Indymedia.be is niet meer.

De ploeg van Indymedia.be is verhuisd naar DeWereldMorgen.be waar we samen met anderen aan een nieuwswebsite werken. De komende weken en maanden bouwen we Indymedia.be om tot een archief van 10 jaar werk van honderden vrijwilligers.

Loslopend Wild in het Vlaamse Striplandschap

Loslopend Wild in het Vlaamse Striplandschap

Op 10 november organiseerde distributeur Pinceel op de Boekenbeurs verschillende infosessies rond de nieuwe Vlaamse strip. Een jonge garde stripauteurs zat er rond de tafel voor een vraaggesprek onder leiding van stripspecialist Geert De Weyer. In dit debat werd de stijlbreuk met het verleden aangekaart.

GEGEVENSFRAGMENT:
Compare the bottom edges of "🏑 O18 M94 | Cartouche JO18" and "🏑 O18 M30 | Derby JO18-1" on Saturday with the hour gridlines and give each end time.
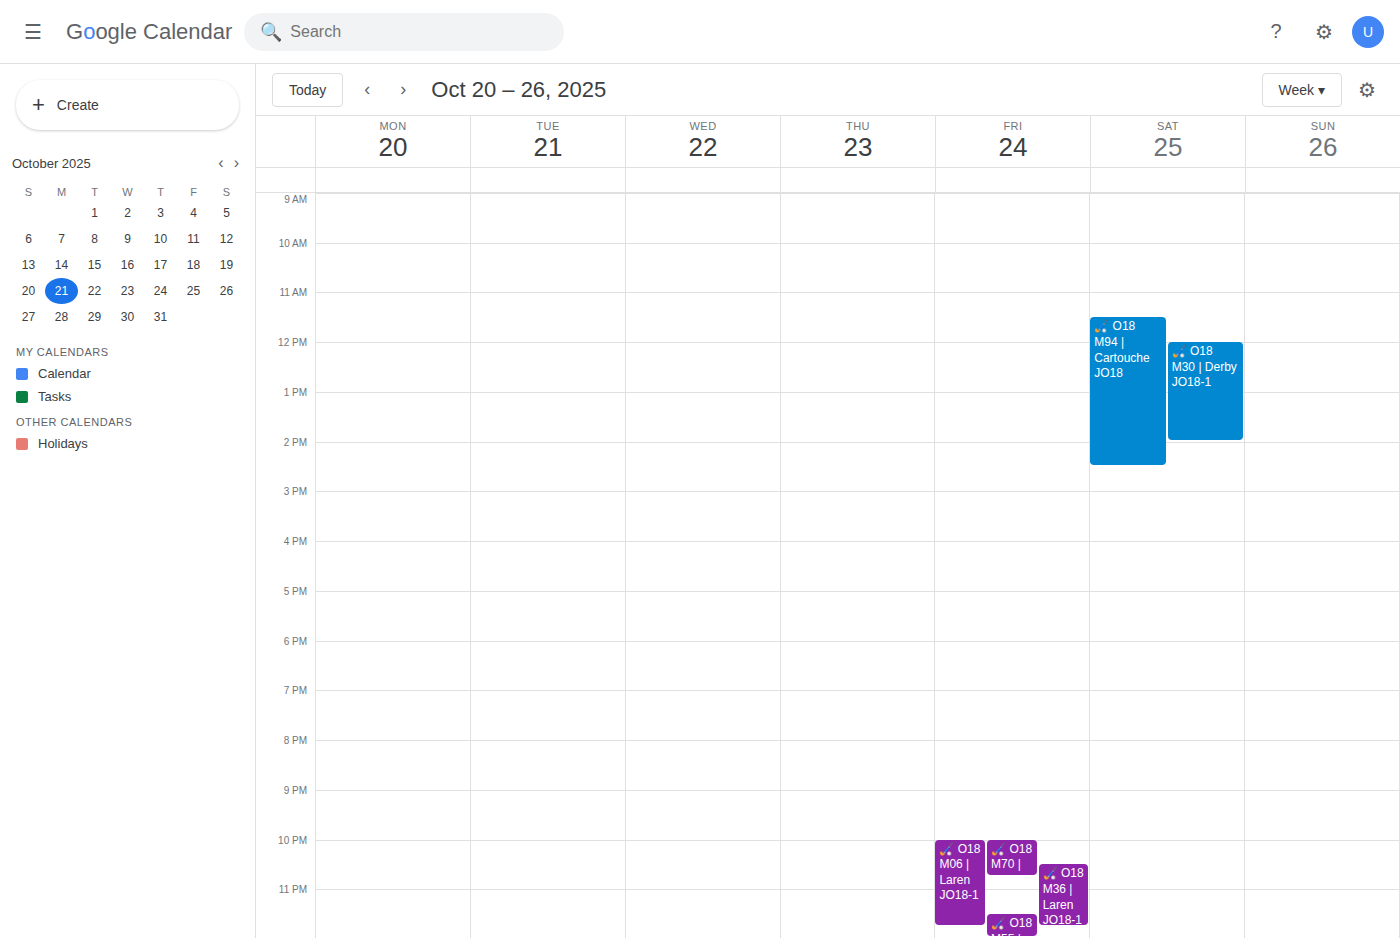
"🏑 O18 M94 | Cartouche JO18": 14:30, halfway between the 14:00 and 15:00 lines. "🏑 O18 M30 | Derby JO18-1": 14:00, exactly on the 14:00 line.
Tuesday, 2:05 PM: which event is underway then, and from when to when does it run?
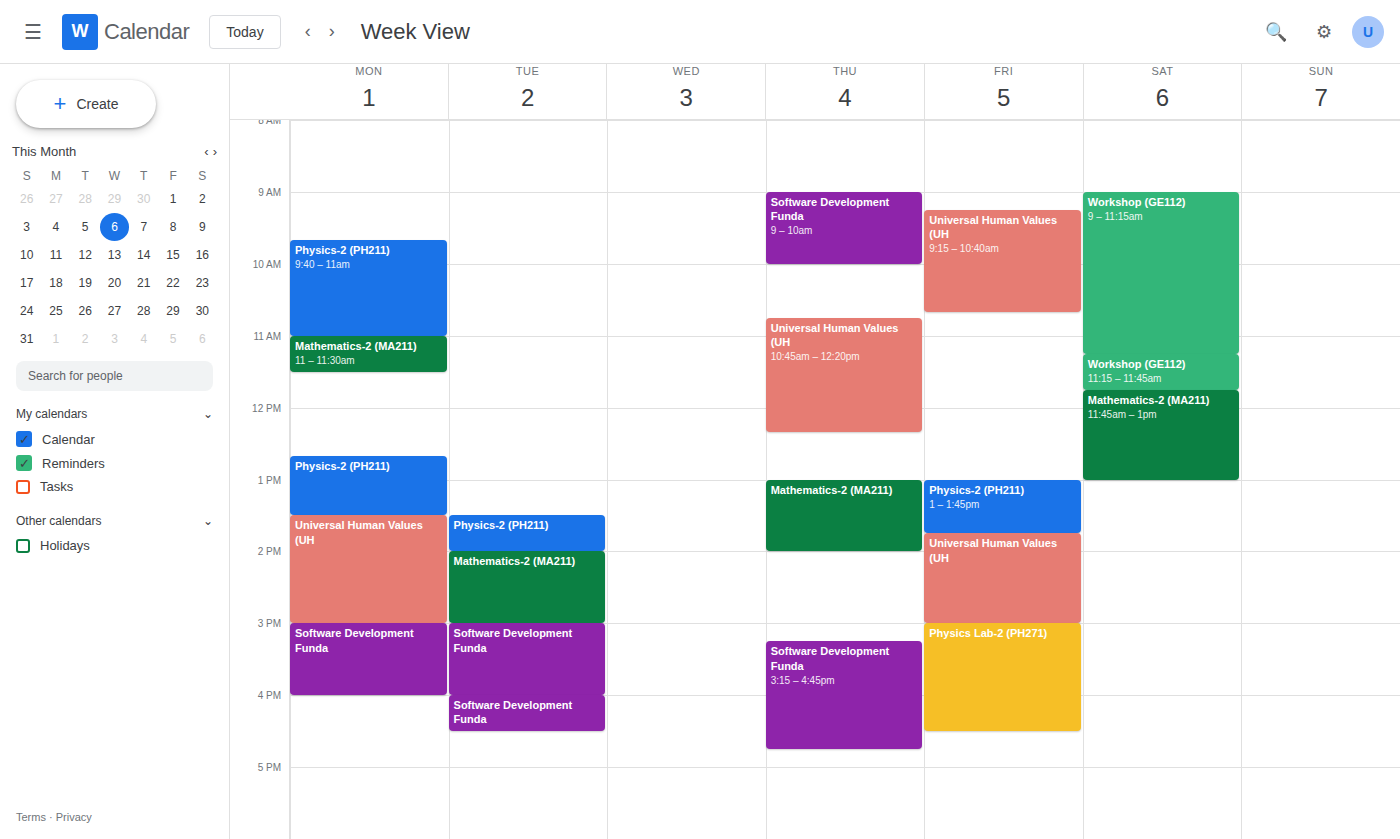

OPDRACHT:
Schrijf het tekstfragment volledig en woord voor woord over. Het materiaal heb je niet nodig.

ANTWOORD:
Indymedia.be is niet meer.

De ploeg van Indymedia.be is verhuisd naar DeWereldMorgen.be waar we samen met anderen aan een nieuwswebsite werken. De komende weken en maanden bouwen we Indymedia.be om tot een archief van 10 jaar werk van honderden vrijwilligers.

Loslopend Wild in het Vlaamse Striplandschap

Loslopend Wild in het Vlaamse Striplandschap

Op 10 november organiseerde distributeur Pinceel op de Boekenbeurs verschillende infosessies rond de nieuwe Vlaamse strip. Een jonge garde stripauteurs zat er rond de tafel voor een vraaggesprek onder leiding van stripspecialist Geert De Weyer. In dit debat werd de stijlbreuk met het verleden aangekaart.